The clinical reason. Physio convention is per-set counting. The patient hears "one, two, three, four, five" for each set and intuits "five reps complete, take a breath, here we go again." Cumulative counting across sets ("…fifteen!") implies a single 15-rep continuous effort, which is the wrong mental model for a 3×5 set/pause/set pattern.

The production reason. Cumulative counting would require multiple audio masters per exercise per language — one for 1×20 reps, one for 2×10, one for 3×5, one for 4×5, etc., because the count word that lands on each rep differs. Fresh-per-set means the audio team records one 20-count VO master per side per language that serves every multi-set prescription up to 20 total reps. 4× recording reduction, before language multiplier.

Considered alternatives

Cumulative counting across the entire session. Patient hears "1, 2, 3, …, N_total" continuously. Wrong clinical model, requires multiple audio masters per exercise. Rejected.

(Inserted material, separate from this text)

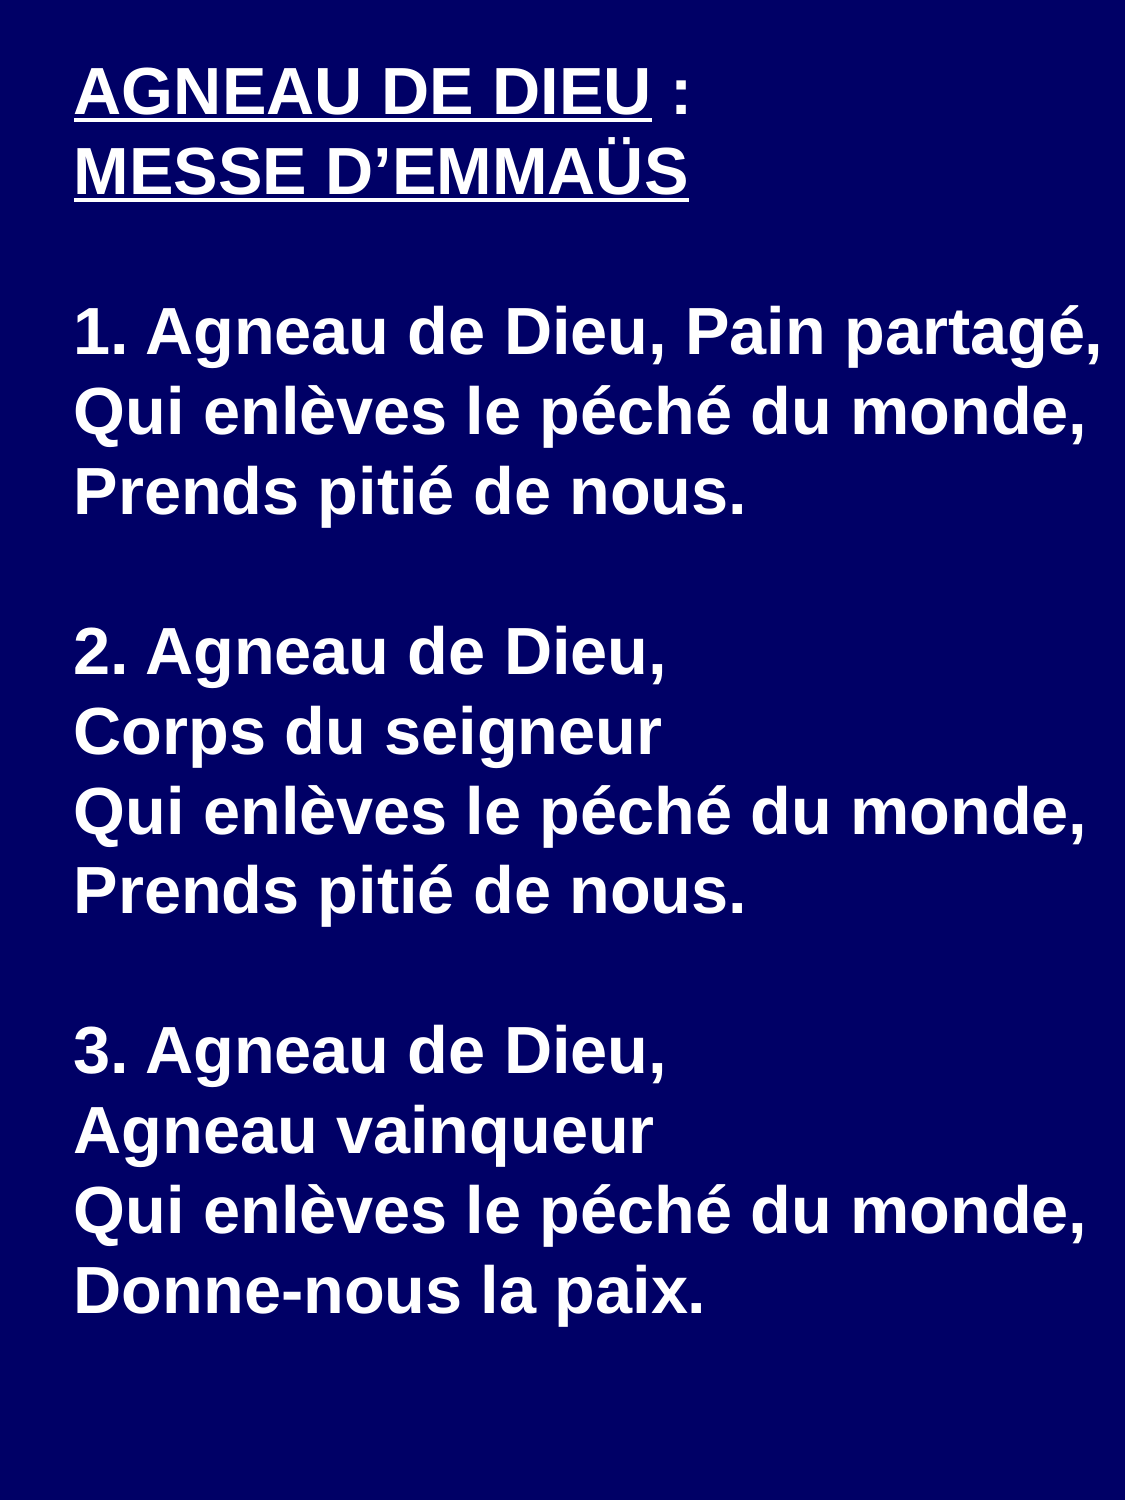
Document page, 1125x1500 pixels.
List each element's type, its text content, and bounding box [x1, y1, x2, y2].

Counting that resets within a set but builds across the session in a separate "set N of M" announcement. ("Set 1 of 3 — one, two, three, four, five. Take a moment. Set 2 of 3 — one, two…") Reasonable; would need an additional "set N of M" audio track per language. Not built today; could be added without changing the composer architecture — just splice a "set 2 of 3" cue between the baked set and the inter-set pauza. Deferred until clinical feedback demands it.

No counting (just form cues and breathing). Simplest, but loses the rep-pacing benefit. Counting is doing pacing work — telling the patient how fast to rep — that breath cues alone can't replicate.

Tradeoffs (kept honest)

  • Repetitive within a long session. A patient doing 4 sets of 5 reps hears "1-5" four times. Variant rotation on the VO (3 variants of the side's VO master per language) provides some variety, but it's still the same count sequence. Worth-it trade vs. per-set audio masters.
  • The composer needs to know reps fit the 5-rep / 20-count window. Validation rejects prescriptions outside {5, 10, 15, 20}. That's a hard constraint of the audio masters, not a UX limitation — physio prescriptions naturally land in those multiples.
  • Adding 25-rep sets needs a longer audio master. Today's 20-count cap is the right call (longer sets are rare in physio); if needed, the audio team records a 30-count or 40-count master per side per language and counts_per_audio_master bumps in the manifest.